## [TEXT PROVIDED]
========================

There is a tenuous balance between the number of corners a design team must consider, the cost of analysis, and the margins they insert to deal with them, but that tradeoff is becoming a lot more difficult. If too many corners of a chip are explored, it might never see production. If not enough corners are explored, it could reduce yield. And if too much margin is added, the device may not be competitive.
In a semiconductor chip, a corner is the extreme of a parameter that can affect operation, such as temperature or voltage. A device has to be verified over the possible range of that parameter so that all manufactured devices will be operational. Over time, devices have become more complex, such as with the introduction of finFETs. They also have become larger, causing more variation across the chip. And they have become more complex, utilizing more voltage domains or integrating more dies within a package.
Due to a combination of all these factors, the number of corners that must be considered is increasing, and the range of those corners is becoming a greater percentage of the total range. Each of these presents a different axis, and the combination of those axes has to be explored. This is creating what some term a corner explosion.
“When we talk about the process corners, we’re talking about two main things — random variation and design robustness,” says Hitendra Divecha, product management director in the Digital & Signoff Group at Cadence. “Most of the challenges are random variations, which are manufacturing issues. The corners started exploding because you have to take care of the pessimism introduced as a result of the addition of multiple layers, and the whole manufacturing process becoming more complex in nature.”
There are more extreme corners, too. “There are two parts to this,” says Rob Aitken, a Synopsys fellow. “Yes, there are more corners that are getting created. But the bigger problem is that the corners are getting larger in terms of the total range. Is one of these axes more important or more difficult than the other? What’s the net effect of this? When we think about voltages getting so low that everything is close to Vt, then any kind of variation you get from fabrication is a much larger percentage of what the total range was.”

========================

## [TASK REQUIREMENTS]
A: In the text on chip design corners, what is a corner in a semiconductor chip?
B: Turn the paragraph of the text on chip design corners that begins "In a semiconductor chip, a corner is" into a short bulleted list that keeps its main facts.

========================

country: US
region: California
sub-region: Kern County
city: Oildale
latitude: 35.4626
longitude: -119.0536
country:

========================

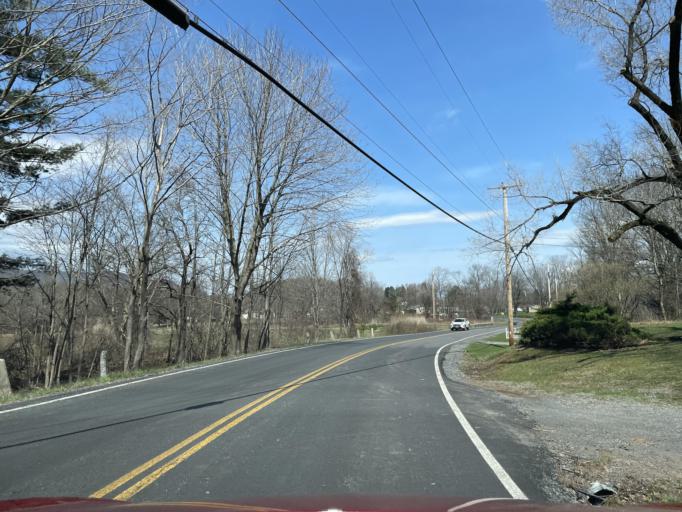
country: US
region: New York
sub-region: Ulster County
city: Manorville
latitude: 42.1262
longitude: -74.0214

========================

## [RESPONSES FOR EACH TASK]
A: A corner is the extreme of a parameter that can affect operation, such as temperature or voltage.

B:
- A corner is the extreme of a parameter that affects operation, such as temperature or voltage.
- A device must be verified across that parameter's full range so that all manufactured devices work.
- Devices have grown more complex over time, for example with the introduction of finFETs.
- Devices have grown larger, which causes more variation across the chip.
- Devices use more voltage domains or integrate more dies within a package.